[[ DOCUMENT TEXT, beginning ]]
Tate sold the paper within a year to William Wallach (1812-1871), an aggressive Texan who worked hard to build up the business, moving its office to the southwest corner of 11th and Pennsylvania in 1854. Wallach hired a promising young reporter, Crosby S. Noyes (1825-1908), in 1853, and Noyes quickly became the Star's star. One of his many assignments was to report on the hanging of John Brown at Harper's Ferry, WV, in 1859, which he did in flowery, dramatic prose. The Star maintained an anti-slavery stance in those days and, once the Civil War began, was decidedly pro-Union, despite the strong Southern sentiments then common in Washington.
The paper grew in prestige during the war years, aided by its exclusive connections with an early incarnation of the Associated Press. Through the AP, the Star's vivid coverage of the war's impact on Washington was relayed across the country. The New York Times often reprinted war reports from the pages of the Star, and the paper's prestige increased. Supposedly, as soon as Abraham Lincoln finished delivering his second inaugural address, he handed the text to Crosby Noyes so that it could be printed in the Star.
In 1867, Wallach retired and the paper was bought by Noyes and four other investors: Samuel H. Kauffmann (1829-1906), Alexander "Boss" Shepherd (1835-1902), Clarence D. Baker, and George W. Adams. Shepherd, who would become governor of D.C. in 1873, sold his share of the enterprise within a few years, as did Baker, and Adams remained a behind-the-scenes investor. That left Noyes and Kauffmann to establish a family dynasty that would preside over the Star for another 100 years. Noyes exercised editorial control, while Kauffmann served as publisher and handled the business side.
In 1881, the Star was forced to move from its quarters on the south side of Pennsylvania Avenue to make way for construction of the grand Post Office Department building, so well-known now for its iconic clock tower. Kauffmann and Noyes decided to move directly across the street to a narrow, four-story building on the northwest corner of 11th and Pennsylvania. The paper was steadily growing during these years, and the new building was almost immediately too small. The company gradually acquired adjacent properties on Pennsylvania and 11th until it had a large enough plot to build a monumental skyscraper of a building.
The project began in 1897 with many of the leading architects of the day participating in a competition to design the Star's new home. James G. Hill, architect of such prominent buildings as the Bureau of Engraving and Printing and the Stoneleigh Court Apartments, submitted a proposal, as did the firm of Hornblower & Marshall, designers of the Smithsonian's Natural History Building, and Glenn Brown (1854-1932), an influential secretary of the American Institute of Architects and author of the landmark History of the United States Capitol. The winner, however, was William J. Marsh (1864-1926). Marsh had just started an independent practice with Walter G. Peter (1868-1945), whom he had met while they were both working at Hornblower & Marshall. Marsh may have had the inside track on this competition since he had previously designed homes for Crosby Noyes and two of his sons.
[[ DOCUMENT TEXT, end ]]
[[ MATERIAL SHOWN, beginning ]]
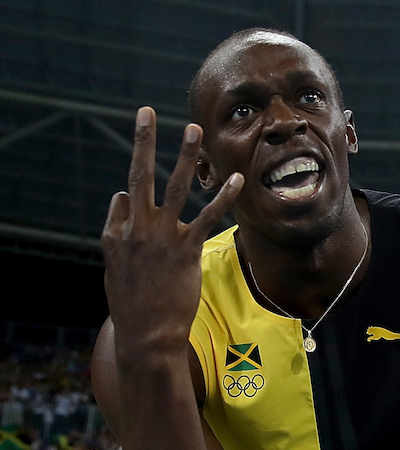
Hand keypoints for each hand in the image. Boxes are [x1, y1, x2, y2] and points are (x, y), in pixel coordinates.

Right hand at [101, 107, 243, 357]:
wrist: (147, 336)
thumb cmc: (131, 308)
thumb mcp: (112, 272)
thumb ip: (116, 237)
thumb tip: (121, 203)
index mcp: (113, 236)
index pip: (122, 200)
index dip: (130, 203)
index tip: (136, 208)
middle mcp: (135, 230)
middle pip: (138, 176)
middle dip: (143, 141)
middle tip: (147, 112)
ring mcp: (161, 238)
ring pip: (174, 188)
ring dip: (186, 156)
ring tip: (194, 130)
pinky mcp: (186, 250)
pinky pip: (207, 216)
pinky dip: (223, 197)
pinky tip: (237, 178)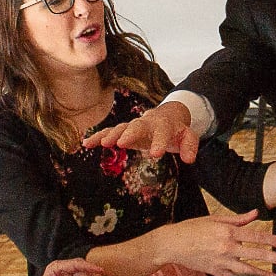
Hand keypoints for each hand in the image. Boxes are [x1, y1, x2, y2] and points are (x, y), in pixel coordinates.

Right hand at [83, 99, 199, 163]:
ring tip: (102, 143)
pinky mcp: (123, 132)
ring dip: (111, 134)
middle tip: (121, 142)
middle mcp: (146, 123)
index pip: (162, 133)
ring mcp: (132, 126)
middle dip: (129, 133)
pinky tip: (86, 143)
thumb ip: (189, 146)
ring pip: (120, 128)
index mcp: (163, 125)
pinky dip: (98, 136)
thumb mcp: (187, 136)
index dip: (159, 142)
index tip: (155, 155)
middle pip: (137, 126)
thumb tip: (189, 159)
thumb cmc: (175, 129)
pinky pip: (109, 132)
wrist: (165, 116)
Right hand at [160, 210, 275, 275]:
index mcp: (228, 232)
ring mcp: (221, 261)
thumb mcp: (215, 220)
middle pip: (256, 254)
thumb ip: (238, 219)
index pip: (256, 236)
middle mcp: (227, 247)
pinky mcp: (215, 272)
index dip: (273, 239)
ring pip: (247, 270)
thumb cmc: (193, 228)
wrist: (172, 244)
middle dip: (274, 258)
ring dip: (264, 275)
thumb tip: (256, 213)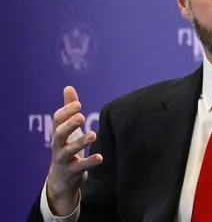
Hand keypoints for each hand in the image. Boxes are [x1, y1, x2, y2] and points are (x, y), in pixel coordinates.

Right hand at [45, 86, 102, 215]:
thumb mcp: (67, 129)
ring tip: (93, 135)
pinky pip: (80, 167)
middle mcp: (58, 146)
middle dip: (69, 125)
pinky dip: (89, 162)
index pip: (57, 120)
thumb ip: (68, 109)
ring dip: (80, 143)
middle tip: (82, 116)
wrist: (61, 179)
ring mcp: (64, 160)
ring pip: (69, 151)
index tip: (78, 104)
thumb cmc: (66, 147)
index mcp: (58, 133)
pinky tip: (100, 157)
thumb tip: (68, 87)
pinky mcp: (72, 172)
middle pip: (59, 134)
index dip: (66, 111)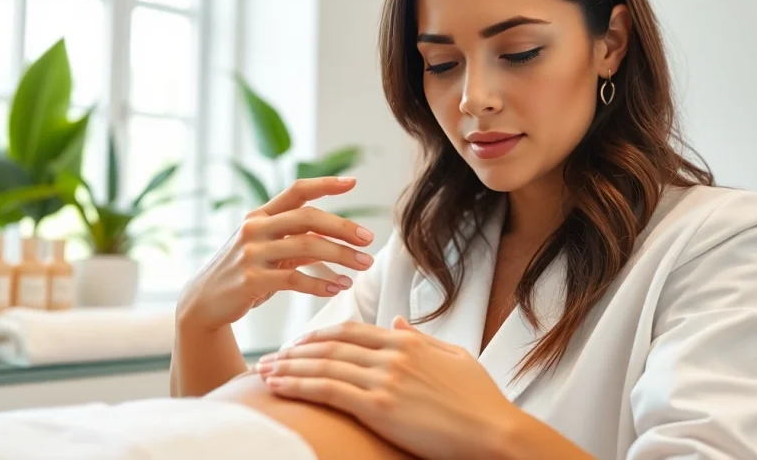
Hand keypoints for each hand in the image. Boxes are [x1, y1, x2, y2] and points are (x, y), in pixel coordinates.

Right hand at [177, 177, 375, 330]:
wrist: (203, 302)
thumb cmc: (243, 273)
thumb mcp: (265, 250)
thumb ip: (294, 239)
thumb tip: (335, 236)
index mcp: (260, 216)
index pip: (296, 191)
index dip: (325, 184)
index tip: (353, 182)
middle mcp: (254, 228)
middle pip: (308, 218)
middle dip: (343, 227)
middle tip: (369, 239)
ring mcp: (251, 253)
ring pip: (307, 247)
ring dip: (341, 256)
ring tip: (363, 265)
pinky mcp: (251, 280)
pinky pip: (295, 279)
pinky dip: (321, 284)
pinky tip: (339, 287)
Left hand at [256, 317, 518, 459]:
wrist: (494, 432)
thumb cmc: (480, 400)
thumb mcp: (454, 357)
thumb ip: (421, 338)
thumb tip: (396, 323)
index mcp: (407, 342)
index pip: (351, 331)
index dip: (320, 336)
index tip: (299, 344)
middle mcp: (391, 354)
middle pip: (330, 345)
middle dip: (295, 350)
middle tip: (270, 357)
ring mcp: (384, 379)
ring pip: (322, 365)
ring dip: (288, 367)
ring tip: (263, 372)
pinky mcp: (379, 406)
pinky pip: (327, 390)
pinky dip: (297, 385)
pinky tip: (278, 386)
[[ MATERIAL SHOWN, end ]]
## TASK DESCRIPTION
According to the newspaper history, who won the 1897 competition to design the Star's new home?

## SOLUTION BELOW
William J. Marsh (1864-1926)